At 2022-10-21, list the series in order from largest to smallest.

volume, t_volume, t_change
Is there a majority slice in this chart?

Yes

...

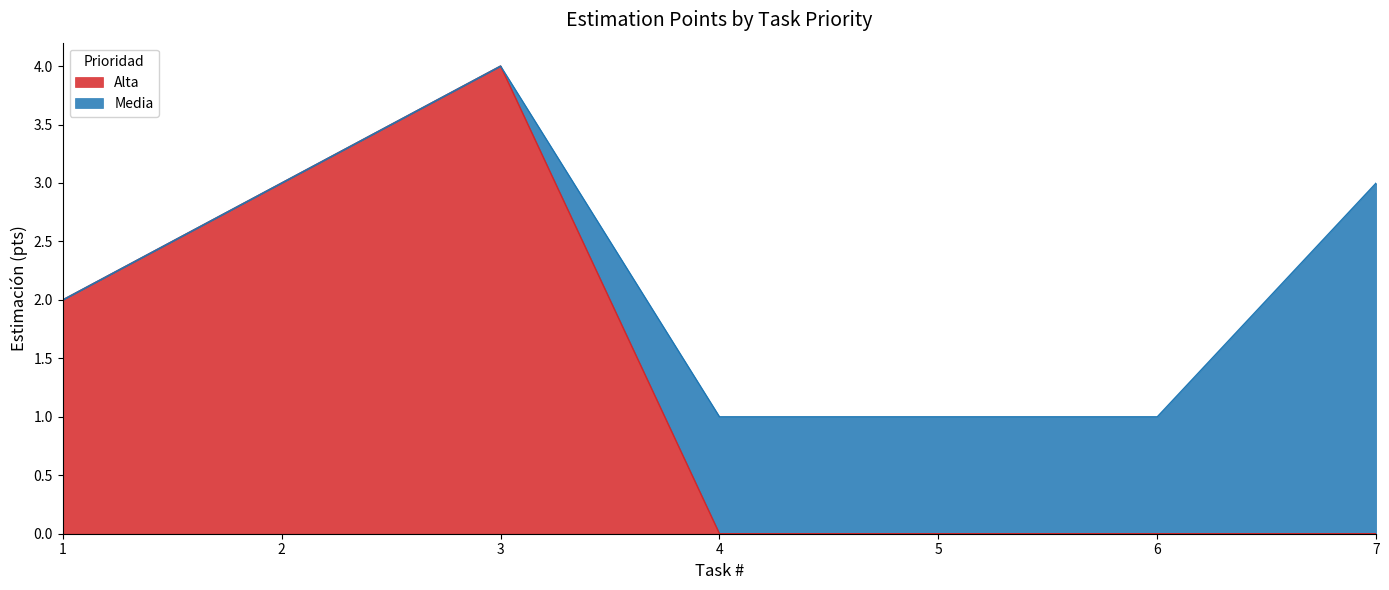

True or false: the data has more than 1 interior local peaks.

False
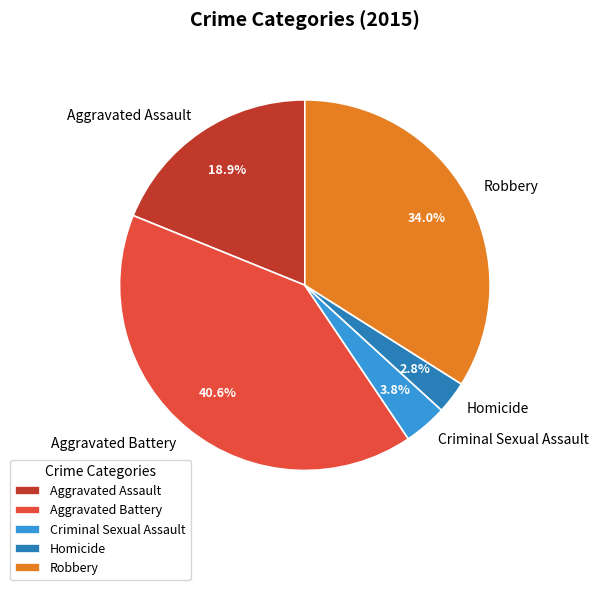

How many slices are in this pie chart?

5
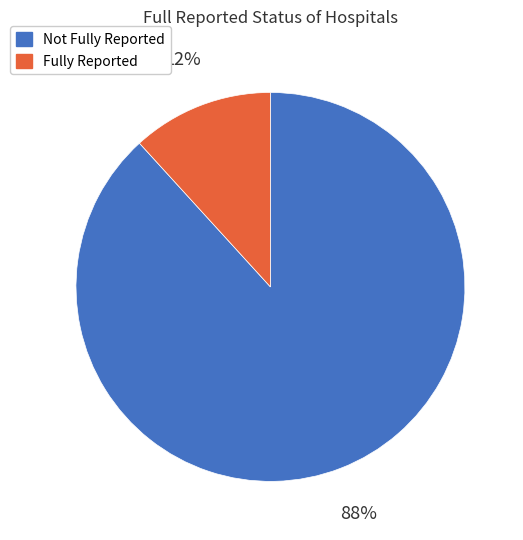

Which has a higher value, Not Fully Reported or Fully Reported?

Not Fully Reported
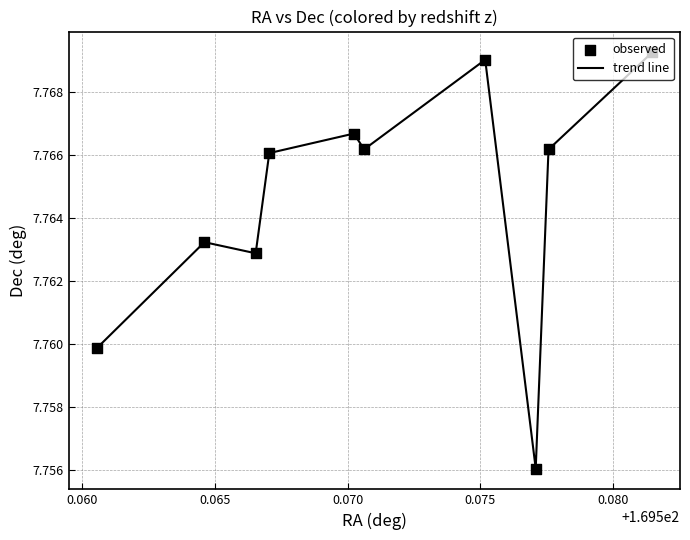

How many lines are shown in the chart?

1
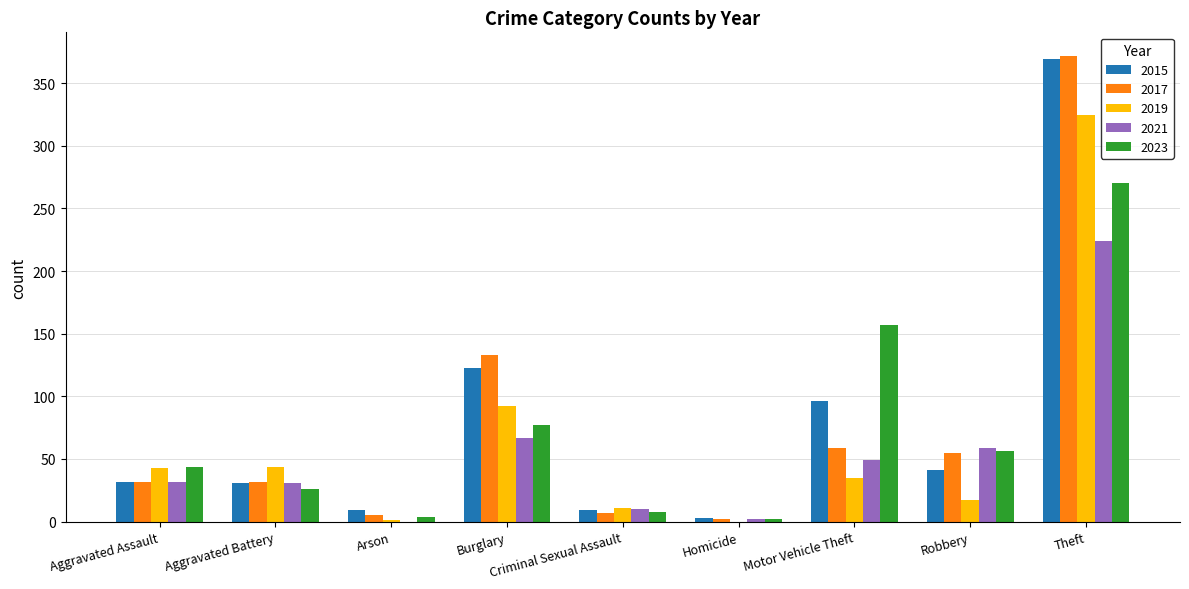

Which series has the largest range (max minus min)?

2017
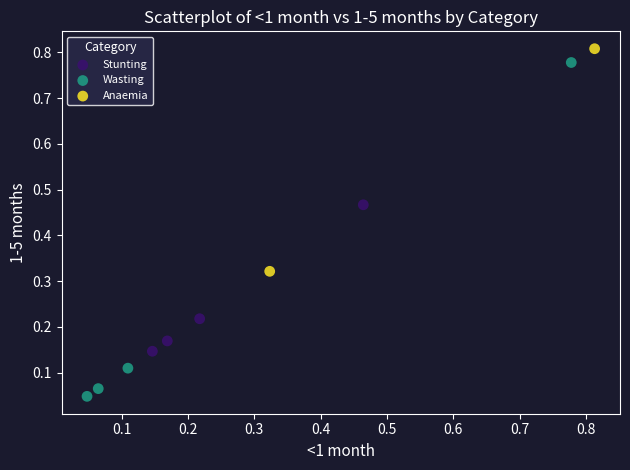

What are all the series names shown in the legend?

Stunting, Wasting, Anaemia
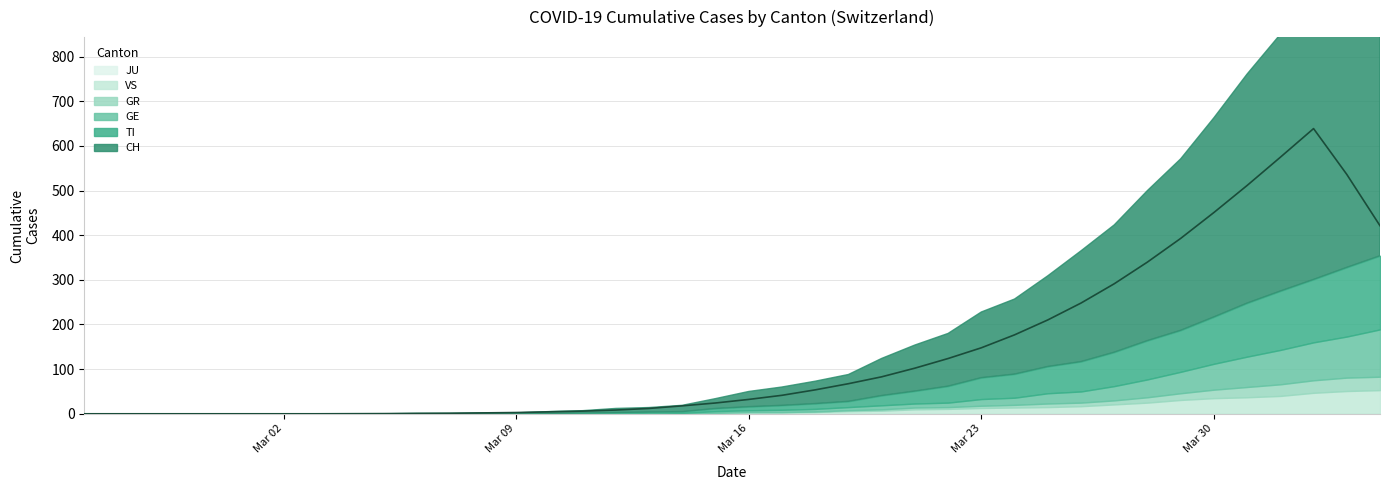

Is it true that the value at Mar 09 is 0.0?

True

==

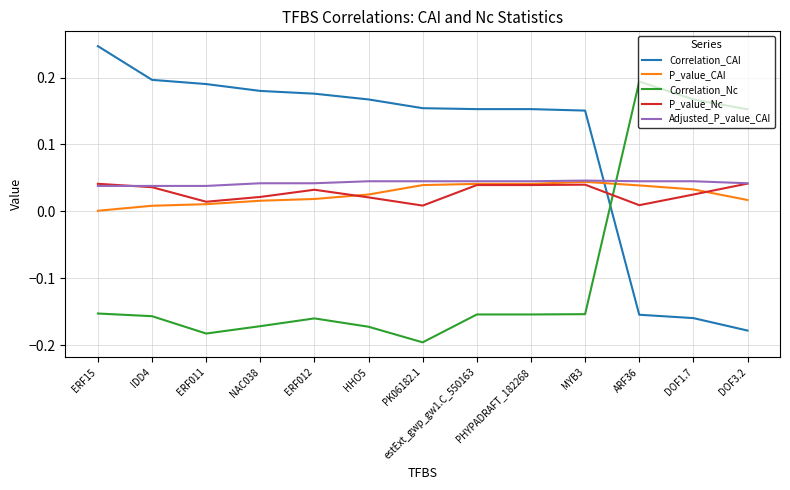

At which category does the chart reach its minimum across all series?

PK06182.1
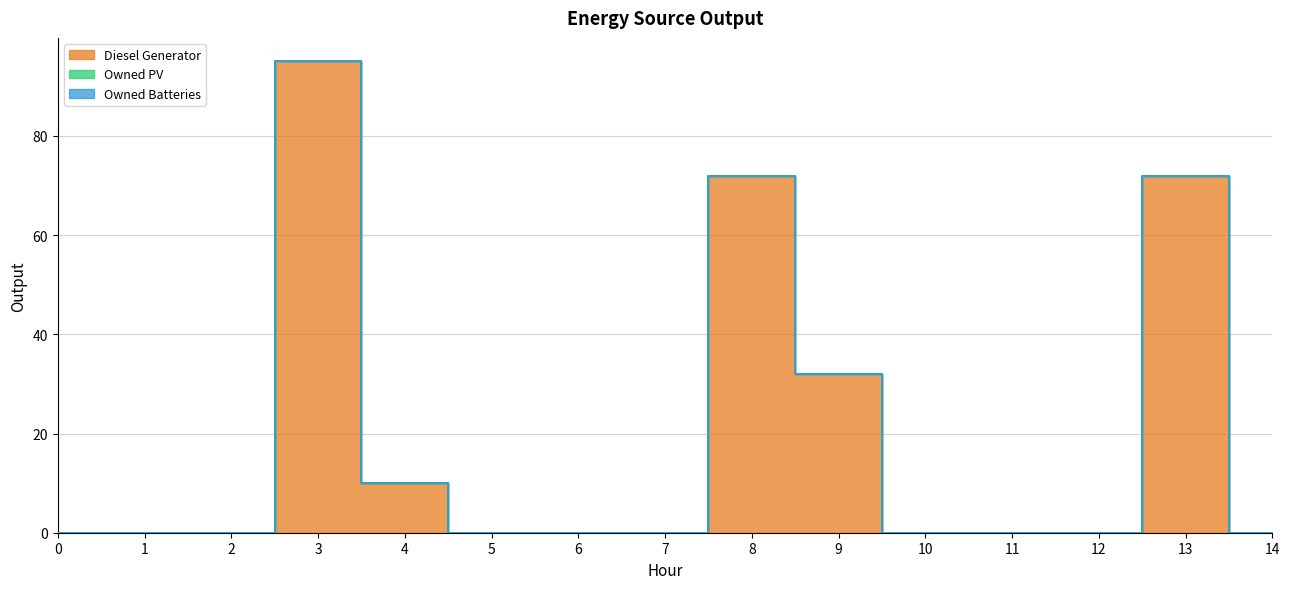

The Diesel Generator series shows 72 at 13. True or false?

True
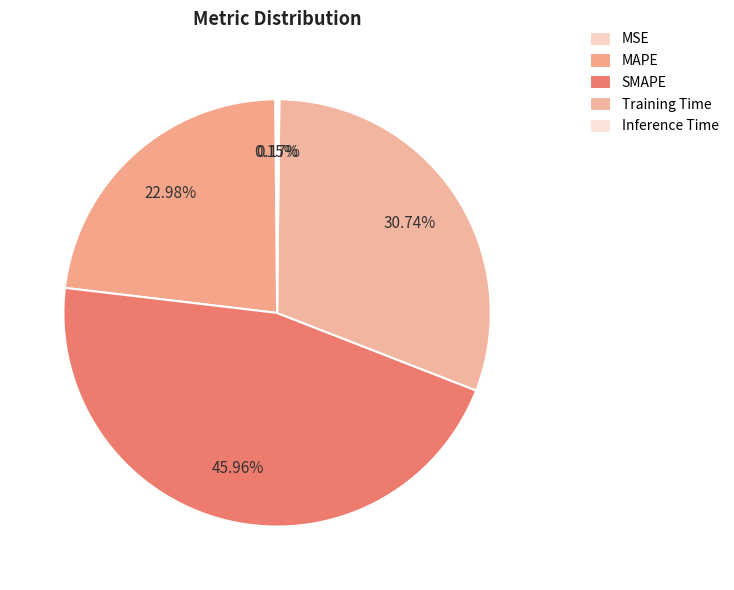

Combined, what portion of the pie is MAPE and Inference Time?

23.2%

■ **WHAT IS BEING ASKED**: Copy, character for character, every line of the listing from the line containing "At 2022-10-21, list" down to the line containing "Is there a majority slice in this chart?", including both of those lines.

■ **YOUR SOLUTION**:
At 2022-10-21, list the series in order from largest to smallest.

volume, t_volume, t_change
Is there a majority slice in this chart?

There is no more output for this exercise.